> Extracted text:
I'm sure we all know exactly how you are feeling. I feel like I am losing it a lot lately. There is only so much you can do and take by yourself without completely falling apart!








That sounds like progress to me. But if you know for sure he is teething, I would honestly stop trying so hard. I gave in to her 'demands' and just decided to flow with whatever she needs/wants and it's a lot easier on you during such a hard time.

Make sure to nap as often as he does during the day (or just lay on the couch/bed whilst they are sleeping if you are like me and cant sleep during the day!) and don't plan anything too busy until DH comes home or even until this phase is over. It's just too much for one Mommy to handle sometimes, but rest assured you are doing such an incredible thing for your little boy! If he could tell you, I'm sure he would say "Thank you Mommy!"


----------



## Louisep

Aw, thanks Leonelover13. That made me feel so much better


----------



## Louisep

Bumping for the member who was asking for a crash course in NCSS.

But while I'm here...









Had a great night last night! Not sure why but from 11pm to 6am I think DS only woke twice







: There was a wakeful period from 9:30-11pm though, but I think later in the night we may have had a 3-4 hour stretch!


----------



## LeoneLover13

Quote:


Originally Posted by *Louisep* 
Bumping for the member who was asking for a crash course in NCSS.

But while I'm here...









Had a great night last night! Not sure why but from 11pm to 6am I think DS only woke twice







: There was a wakeful period from 9:30-11pm though, but I think later in the night we may have had a 3-4 hour stretch!


That's fantastic Louisep!!







:

I unfortunately have had the worst nights in a long time. I'm going to write a new post in the forum because I need help, I can't do this anymore. Plus all my stories are bad ones







I never seem to have any good news to share, so until I do, I shall live through you guys!

> Study questions:
**a.** Rewrite the forum thread from "I'm sure we" to "a hard time.", replacing "teething" with "sick".
**b.** Answer these questions about the forum thread.
(i) What does the advice suggest doing while the baby naps for someone who can't sleep during the day?
(ii) According to Louisep's update, during which hours did DS wake only twice?
(iii) What does LeoneLover13 say she will do because she needs help?

> Data under study:
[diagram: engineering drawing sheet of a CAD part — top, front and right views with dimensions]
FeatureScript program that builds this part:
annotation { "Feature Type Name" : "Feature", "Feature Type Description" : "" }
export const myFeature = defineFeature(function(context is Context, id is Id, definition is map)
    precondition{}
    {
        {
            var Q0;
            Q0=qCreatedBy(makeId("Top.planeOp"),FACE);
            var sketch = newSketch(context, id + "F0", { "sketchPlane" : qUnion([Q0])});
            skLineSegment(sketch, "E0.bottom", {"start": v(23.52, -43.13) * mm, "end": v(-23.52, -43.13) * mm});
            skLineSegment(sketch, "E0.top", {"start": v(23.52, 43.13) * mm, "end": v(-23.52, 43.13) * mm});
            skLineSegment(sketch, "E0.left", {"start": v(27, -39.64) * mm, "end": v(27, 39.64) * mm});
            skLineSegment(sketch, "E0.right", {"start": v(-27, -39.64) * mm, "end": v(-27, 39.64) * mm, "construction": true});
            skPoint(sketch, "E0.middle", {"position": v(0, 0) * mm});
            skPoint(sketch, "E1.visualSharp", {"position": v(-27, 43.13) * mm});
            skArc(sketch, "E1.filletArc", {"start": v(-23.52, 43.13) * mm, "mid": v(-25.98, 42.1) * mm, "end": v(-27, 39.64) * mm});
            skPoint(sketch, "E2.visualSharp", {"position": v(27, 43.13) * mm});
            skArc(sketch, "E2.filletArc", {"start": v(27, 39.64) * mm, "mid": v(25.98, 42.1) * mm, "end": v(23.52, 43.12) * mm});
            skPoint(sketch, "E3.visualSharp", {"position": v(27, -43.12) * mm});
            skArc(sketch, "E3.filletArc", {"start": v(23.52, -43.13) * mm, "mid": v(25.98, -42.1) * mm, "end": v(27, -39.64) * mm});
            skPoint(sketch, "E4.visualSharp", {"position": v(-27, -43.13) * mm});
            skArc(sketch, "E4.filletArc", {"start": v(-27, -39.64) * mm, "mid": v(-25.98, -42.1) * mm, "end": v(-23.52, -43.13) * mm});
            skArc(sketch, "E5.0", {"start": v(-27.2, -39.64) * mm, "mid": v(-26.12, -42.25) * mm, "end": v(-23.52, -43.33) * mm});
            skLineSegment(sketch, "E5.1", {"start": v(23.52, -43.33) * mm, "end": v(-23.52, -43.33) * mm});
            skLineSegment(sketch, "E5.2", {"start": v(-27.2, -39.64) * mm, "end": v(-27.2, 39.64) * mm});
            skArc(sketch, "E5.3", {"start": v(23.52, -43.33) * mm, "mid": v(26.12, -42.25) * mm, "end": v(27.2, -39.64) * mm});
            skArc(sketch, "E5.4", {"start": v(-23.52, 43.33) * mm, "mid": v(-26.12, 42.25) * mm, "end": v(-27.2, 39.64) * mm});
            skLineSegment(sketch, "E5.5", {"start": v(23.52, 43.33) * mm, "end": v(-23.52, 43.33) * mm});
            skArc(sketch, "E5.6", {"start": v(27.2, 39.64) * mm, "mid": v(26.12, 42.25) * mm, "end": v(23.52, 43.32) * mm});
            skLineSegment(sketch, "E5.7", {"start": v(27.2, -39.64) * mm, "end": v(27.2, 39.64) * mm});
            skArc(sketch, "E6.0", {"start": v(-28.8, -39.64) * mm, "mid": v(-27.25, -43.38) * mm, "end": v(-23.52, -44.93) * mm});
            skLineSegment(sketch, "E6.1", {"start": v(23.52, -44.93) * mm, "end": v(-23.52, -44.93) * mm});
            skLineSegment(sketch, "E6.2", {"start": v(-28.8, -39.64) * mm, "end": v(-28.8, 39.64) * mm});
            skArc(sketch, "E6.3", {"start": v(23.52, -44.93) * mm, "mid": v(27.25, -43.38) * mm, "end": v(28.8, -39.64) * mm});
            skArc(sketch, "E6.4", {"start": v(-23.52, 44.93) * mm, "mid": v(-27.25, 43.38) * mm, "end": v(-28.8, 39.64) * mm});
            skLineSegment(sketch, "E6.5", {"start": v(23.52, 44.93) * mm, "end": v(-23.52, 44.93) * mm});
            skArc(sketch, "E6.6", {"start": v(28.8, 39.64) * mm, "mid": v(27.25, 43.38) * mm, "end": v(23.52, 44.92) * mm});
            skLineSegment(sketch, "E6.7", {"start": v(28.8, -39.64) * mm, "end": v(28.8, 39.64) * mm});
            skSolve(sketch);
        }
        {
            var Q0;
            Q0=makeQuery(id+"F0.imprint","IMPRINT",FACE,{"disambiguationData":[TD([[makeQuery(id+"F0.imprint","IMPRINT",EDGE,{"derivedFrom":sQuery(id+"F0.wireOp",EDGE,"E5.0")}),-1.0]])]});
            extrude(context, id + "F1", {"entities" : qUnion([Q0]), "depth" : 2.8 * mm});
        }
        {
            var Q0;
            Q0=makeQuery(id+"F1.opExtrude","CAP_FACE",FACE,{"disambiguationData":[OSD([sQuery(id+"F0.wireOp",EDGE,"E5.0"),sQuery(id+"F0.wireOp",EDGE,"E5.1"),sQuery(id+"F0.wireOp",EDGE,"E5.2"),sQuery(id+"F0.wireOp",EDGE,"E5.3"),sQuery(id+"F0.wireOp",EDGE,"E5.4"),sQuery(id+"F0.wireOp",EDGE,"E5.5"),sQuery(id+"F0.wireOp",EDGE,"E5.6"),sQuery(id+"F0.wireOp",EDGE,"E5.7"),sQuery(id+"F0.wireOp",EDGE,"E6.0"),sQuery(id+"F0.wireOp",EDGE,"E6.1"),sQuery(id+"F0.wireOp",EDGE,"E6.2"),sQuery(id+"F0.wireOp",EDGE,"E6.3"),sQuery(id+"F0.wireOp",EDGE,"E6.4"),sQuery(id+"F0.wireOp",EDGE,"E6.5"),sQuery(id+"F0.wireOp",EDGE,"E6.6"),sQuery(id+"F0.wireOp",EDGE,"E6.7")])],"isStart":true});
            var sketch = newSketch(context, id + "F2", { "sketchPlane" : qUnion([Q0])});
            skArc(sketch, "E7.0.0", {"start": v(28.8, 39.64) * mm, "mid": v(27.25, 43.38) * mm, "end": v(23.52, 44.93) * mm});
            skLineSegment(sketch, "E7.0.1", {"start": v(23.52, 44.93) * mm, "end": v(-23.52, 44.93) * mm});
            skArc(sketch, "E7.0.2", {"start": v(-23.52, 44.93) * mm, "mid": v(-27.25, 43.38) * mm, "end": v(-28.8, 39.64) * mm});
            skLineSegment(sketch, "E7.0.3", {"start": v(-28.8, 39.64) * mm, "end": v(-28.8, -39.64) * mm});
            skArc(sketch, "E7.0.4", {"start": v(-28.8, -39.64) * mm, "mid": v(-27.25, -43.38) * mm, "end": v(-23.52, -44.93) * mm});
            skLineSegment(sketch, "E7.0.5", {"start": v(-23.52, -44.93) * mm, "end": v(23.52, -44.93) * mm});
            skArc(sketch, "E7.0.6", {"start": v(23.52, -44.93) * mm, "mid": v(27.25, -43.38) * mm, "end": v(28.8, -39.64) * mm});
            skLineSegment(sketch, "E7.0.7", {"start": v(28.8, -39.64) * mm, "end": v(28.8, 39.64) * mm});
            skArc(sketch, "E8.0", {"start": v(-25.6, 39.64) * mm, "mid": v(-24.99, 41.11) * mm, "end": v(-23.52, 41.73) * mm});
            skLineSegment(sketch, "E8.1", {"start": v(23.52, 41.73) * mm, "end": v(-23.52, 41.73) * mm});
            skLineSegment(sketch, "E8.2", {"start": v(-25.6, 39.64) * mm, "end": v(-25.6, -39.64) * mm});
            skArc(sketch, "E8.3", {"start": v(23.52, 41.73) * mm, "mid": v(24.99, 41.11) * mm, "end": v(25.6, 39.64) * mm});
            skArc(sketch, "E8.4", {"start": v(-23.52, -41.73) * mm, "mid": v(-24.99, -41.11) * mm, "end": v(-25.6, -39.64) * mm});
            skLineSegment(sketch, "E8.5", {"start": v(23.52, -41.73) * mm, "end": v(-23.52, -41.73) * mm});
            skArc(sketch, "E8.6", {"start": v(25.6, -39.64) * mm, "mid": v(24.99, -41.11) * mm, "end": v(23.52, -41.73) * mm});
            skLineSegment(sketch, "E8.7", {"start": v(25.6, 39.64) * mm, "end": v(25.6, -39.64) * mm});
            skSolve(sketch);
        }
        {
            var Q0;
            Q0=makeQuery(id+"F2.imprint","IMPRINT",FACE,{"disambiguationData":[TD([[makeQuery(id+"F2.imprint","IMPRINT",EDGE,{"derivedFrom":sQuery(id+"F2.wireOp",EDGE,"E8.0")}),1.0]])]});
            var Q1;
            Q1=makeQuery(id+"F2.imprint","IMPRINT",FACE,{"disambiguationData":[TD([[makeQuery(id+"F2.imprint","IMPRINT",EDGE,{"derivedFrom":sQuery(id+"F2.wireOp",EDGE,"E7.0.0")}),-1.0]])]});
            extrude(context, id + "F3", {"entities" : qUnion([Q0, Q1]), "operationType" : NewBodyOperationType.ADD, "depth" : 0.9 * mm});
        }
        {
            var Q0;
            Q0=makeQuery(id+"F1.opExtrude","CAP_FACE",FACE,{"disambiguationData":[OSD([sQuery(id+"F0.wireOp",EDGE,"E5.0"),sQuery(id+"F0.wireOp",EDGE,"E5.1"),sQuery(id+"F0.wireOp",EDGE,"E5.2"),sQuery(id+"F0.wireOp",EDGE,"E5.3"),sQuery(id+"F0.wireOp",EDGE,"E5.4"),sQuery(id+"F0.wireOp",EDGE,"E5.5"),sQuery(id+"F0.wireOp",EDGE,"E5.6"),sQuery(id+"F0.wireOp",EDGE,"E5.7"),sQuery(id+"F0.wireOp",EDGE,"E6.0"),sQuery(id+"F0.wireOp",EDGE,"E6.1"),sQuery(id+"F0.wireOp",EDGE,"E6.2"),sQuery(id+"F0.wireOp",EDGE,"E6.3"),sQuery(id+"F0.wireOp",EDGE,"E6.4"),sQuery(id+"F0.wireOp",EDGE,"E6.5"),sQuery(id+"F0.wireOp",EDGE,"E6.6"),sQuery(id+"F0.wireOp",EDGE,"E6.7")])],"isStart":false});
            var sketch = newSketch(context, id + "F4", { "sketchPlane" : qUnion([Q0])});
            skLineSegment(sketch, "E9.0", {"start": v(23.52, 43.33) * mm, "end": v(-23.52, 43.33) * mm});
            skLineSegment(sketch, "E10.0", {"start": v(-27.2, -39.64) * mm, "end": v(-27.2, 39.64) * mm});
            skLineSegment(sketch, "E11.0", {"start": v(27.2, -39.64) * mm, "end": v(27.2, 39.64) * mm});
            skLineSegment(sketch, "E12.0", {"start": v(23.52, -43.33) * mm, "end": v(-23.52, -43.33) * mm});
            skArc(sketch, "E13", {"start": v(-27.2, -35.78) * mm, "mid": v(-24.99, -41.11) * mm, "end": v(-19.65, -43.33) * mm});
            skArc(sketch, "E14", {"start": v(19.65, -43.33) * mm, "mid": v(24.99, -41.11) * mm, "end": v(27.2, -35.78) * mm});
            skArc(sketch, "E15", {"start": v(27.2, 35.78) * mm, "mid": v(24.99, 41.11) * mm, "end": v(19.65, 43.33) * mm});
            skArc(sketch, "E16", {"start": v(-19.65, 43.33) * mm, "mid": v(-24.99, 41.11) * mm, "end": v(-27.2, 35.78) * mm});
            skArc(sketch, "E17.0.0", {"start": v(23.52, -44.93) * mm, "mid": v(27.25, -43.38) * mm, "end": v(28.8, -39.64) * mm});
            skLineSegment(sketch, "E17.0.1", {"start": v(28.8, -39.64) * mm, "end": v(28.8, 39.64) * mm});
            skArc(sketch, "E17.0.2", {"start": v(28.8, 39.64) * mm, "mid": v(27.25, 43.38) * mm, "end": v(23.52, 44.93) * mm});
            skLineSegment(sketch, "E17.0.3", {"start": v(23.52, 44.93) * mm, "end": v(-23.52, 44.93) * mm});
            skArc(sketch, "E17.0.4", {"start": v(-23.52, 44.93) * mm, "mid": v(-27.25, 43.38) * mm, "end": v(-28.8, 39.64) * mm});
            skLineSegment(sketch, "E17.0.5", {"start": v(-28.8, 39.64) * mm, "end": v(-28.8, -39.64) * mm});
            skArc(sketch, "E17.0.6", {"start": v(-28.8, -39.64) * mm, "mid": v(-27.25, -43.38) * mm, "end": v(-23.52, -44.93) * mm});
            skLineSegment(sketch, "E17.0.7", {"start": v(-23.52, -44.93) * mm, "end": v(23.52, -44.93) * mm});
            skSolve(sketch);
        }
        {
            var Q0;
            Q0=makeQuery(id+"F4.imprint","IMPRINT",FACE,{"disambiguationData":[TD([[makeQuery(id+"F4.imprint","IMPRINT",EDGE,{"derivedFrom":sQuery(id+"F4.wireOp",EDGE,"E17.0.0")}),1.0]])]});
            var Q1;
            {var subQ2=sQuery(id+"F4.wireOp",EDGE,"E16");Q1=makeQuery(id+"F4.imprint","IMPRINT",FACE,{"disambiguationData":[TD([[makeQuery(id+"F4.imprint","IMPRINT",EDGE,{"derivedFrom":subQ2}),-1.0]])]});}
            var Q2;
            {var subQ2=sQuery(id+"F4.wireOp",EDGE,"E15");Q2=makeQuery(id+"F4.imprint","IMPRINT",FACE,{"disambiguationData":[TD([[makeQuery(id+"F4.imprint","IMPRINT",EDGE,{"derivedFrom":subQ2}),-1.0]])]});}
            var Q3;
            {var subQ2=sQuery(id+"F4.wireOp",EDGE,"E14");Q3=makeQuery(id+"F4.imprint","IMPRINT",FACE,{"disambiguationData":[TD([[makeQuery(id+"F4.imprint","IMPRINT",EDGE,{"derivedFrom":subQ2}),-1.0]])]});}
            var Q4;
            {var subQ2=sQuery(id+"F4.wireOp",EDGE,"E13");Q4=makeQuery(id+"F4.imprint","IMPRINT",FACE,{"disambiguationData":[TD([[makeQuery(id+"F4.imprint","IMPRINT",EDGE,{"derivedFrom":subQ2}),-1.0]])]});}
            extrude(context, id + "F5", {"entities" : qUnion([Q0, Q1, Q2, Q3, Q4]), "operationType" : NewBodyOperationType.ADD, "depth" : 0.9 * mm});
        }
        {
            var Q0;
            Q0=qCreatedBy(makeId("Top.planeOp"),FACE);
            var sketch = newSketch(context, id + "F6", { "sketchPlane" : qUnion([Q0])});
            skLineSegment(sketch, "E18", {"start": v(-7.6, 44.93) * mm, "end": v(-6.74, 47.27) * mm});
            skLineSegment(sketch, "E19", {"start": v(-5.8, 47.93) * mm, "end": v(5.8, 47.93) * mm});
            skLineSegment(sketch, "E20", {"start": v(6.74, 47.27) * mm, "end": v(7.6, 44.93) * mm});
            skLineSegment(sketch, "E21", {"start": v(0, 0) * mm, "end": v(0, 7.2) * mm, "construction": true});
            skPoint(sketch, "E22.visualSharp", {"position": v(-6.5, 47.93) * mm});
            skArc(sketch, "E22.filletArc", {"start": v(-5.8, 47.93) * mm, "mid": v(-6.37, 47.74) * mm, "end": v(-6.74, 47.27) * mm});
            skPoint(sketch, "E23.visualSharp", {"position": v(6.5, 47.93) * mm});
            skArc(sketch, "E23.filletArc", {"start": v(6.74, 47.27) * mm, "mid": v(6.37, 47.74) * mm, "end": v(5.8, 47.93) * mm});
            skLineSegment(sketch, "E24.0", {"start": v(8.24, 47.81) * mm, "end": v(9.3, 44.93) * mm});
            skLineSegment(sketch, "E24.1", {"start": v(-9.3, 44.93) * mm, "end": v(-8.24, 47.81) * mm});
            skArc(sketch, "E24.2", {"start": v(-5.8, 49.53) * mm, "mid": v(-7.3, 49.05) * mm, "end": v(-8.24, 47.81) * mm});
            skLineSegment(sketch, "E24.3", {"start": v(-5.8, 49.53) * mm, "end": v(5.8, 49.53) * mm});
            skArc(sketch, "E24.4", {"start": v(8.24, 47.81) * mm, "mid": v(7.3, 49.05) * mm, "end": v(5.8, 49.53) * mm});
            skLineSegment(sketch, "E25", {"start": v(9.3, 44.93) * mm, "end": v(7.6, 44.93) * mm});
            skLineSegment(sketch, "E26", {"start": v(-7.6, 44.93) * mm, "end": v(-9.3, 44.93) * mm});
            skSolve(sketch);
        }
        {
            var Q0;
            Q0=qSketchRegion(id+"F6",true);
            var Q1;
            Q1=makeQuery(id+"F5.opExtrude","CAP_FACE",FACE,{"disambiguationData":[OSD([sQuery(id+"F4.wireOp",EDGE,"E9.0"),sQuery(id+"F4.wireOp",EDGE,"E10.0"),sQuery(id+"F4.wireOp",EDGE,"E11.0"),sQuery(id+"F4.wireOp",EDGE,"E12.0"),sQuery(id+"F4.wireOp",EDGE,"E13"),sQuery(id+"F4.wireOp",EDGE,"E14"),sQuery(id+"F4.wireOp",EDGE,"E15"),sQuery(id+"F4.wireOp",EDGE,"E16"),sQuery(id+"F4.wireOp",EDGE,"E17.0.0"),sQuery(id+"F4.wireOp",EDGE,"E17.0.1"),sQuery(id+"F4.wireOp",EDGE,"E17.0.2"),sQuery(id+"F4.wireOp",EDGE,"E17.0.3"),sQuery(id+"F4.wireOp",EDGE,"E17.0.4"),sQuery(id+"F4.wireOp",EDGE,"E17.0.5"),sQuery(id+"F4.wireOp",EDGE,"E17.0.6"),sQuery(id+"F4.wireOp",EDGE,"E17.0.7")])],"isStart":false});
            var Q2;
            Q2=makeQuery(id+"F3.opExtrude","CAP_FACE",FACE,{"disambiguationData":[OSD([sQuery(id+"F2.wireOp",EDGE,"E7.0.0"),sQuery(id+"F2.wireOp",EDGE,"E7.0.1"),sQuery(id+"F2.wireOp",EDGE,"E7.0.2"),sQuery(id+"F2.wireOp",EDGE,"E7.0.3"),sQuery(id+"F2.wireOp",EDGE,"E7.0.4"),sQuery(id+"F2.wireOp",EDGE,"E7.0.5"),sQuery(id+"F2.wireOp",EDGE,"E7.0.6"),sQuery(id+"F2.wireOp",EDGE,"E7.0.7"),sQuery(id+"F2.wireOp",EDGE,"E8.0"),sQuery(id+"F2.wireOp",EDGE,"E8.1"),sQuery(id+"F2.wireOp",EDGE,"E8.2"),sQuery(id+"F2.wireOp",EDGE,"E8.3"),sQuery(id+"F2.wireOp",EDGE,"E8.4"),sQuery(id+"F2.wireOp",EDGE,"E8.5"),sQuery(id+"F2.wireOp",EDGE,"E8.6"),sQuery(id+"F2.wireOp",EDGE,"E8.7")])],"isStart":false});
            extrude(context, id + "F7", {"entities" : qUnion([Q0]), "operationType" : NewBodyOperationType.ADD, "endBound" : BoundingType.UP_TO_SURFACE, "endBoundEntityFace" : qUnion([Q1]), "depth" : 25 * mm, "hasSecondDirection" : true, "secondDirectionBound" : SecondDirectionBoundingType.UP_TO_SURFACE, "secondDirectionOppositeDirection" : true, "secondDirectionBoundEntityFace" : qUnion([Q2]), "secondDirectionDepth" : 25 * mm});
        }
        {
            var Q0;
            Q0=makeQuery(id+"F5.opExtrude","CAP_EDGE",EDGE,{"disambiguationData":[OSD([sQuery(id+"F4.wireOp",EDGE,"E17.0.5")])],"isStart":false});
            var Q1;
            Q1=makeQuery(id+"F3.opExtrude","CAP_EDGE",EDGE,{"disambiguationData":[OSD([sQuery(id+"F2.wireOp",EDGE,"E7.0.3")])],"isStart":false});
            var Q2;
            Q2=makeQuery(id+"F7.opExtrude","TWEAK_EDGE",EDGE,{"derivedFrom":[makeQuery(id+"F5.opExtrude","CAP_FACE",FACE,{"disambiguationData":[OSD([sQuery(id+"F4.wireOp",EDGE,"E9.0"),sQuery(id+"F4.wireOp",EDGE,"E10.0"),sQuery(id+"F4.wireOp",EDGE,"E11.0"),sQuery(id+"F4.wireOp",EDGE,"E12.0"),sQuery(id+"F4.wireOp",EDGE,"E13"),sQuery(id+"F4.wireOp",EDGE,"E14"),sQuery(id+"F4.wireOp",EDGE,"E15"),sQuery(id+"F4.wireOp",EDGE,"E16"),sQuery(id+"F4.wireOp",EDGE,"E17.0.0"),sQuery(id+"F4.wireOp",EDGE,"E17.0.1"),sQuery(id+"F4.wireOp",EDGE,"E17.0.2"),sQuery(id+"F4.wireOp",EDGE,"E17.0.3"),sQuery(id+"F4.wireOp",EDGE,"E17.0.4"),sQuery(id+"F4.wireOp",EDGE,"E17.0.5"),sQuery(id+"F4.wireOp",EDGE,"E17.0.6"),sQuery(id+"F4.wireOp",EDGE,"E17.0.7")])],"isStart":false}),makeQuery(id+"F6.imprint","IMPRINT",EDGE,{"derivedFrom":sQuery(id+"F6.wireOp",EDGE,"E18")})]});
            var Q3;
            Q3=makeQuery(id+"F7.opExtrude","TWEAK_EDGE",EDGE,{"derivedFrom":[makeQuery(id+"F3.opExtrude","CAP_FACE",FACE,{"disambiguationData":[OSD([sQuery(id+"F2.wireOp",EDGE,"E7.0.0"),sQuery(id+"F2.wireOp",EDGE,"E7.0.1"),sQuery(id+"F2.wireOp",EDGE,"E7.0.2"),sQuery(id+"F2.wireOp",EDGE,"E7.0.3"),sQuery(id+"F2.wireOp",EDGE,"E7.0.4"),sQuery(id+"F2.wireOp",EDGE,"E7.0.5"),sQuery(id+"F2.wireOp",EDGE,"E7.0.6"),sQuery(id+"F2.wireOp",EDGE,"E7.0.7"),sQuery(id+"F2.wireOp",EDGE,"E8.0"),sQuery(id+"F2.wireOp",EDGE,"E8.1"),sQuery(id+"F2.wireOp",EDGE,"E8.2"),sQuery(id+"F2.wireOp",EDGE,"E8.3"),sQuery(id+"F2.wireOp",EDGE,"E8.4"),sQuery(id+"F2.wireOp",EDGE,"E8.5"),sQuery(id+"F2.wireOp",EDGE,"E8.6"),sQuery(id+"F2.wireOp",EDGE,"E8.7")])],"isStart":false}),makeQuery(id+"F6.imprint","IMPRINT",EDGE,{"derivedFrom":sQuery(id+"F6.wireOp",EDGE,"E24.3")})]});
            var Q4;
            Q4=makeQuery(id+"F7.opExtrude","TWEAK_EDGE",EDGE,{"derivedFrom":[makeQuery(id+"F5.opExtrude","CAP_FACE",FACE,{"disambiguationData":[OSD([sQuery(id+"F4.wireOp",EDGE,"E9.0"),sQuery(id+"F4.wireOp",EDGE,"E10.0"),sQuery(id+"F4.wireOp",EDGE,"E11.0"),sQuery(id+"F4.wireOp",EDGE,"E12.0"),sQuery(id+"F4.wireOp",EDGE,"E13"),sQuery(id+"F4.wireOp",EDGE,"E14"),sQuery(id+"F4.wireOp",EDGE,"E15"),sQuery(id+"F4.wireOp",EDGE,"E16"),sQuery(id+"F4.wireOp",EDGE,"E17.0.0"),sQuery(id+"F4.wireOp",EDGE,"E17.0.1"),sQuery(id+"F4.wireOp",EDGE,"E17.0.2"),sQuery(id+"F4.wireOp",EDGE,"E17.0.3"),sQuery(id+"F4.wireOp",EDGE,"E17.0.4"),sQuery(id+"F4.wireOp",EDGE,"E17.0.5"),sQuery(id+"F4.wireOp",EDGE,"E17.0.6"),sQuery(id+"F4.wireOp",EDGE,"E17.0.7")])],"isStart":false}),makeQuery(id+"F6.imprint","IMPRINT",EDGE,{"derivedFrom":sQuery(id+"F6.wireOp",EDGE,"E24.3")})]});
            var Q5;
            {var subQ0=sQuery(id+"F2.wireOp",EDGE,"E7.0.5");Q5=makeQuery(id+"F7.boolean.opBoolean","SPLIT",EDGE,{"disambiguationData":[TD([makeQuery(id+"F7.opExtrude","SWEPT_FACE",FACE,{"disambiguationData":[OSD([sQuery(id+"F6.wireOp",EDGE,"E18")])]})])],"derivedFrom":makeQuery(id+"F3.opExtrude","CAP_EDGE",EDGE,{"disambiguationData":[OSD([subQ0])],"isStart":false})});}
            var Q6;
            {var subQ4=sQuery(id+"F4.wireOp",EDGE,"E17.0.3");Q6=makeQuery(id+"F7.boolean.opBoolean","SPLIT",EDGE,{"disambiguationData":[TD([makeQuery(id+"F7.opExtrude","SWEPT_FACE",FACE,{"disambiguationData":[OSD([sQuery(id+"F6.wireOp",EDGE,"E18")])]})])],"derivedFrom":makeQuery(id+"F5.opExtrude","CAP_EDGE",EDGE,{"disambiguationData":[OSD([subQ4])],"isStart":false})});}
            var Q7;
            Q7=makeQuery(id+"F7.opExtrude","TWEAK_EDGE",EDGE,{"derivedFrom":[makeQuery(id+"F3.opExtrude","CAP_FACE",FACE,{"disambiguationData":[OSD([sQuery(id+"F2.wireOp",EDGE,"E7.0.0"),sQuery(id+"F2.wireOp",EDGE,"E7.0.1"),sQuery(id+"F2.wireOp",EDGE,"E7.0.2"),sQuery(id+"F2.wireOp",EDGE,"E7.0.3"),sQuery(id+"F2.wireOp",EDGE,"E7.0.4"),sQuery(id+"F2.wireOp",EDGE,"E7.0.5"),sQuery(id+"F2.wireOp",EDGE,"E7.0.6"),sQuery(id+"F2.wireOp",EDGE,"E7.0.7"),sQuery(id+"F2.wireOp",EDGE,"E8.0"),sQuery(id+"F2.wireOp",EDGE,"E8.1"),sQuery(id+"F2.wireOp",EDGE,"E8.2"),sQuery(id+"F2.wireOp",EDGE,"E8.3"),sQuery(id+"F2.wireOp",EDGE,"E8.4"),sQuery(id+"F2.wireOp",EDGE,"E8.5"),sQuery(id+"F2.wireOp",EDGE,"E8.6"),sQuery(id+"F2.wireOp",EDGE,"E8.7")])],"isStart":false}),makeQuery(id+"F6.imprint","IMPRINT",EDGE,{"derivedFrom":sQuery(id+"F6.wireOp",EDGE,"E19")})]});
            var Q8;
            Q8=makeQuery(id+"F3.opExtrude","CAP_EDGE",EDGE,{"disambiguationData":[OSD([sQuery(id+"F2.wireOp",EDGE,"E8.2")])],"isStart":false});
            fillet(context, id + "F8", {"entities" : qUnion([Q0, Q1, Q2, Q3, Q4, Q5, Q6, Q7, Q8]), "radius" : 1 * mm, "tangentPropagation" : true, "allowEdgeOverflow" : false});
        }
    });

> Responses in order:
**a.**
I'm sure we all know exactly how you are feeling. I feel like I am losing it a lot lately. There is only so much you can do and take by yourself without completely falling apart!








That sounds like progress to me. But if you know for sure he is sick, I would honestly stop trying so hard. I gave in to her 'demands' and just decided to flow with whatever she needs/wants and it's a lot easier on you during such a hard time.

**b.**
(i) Lay on the couch or bed while they are sleeping.
(ii) From 11pm to 6am.
(iii) Write a new post in the forum.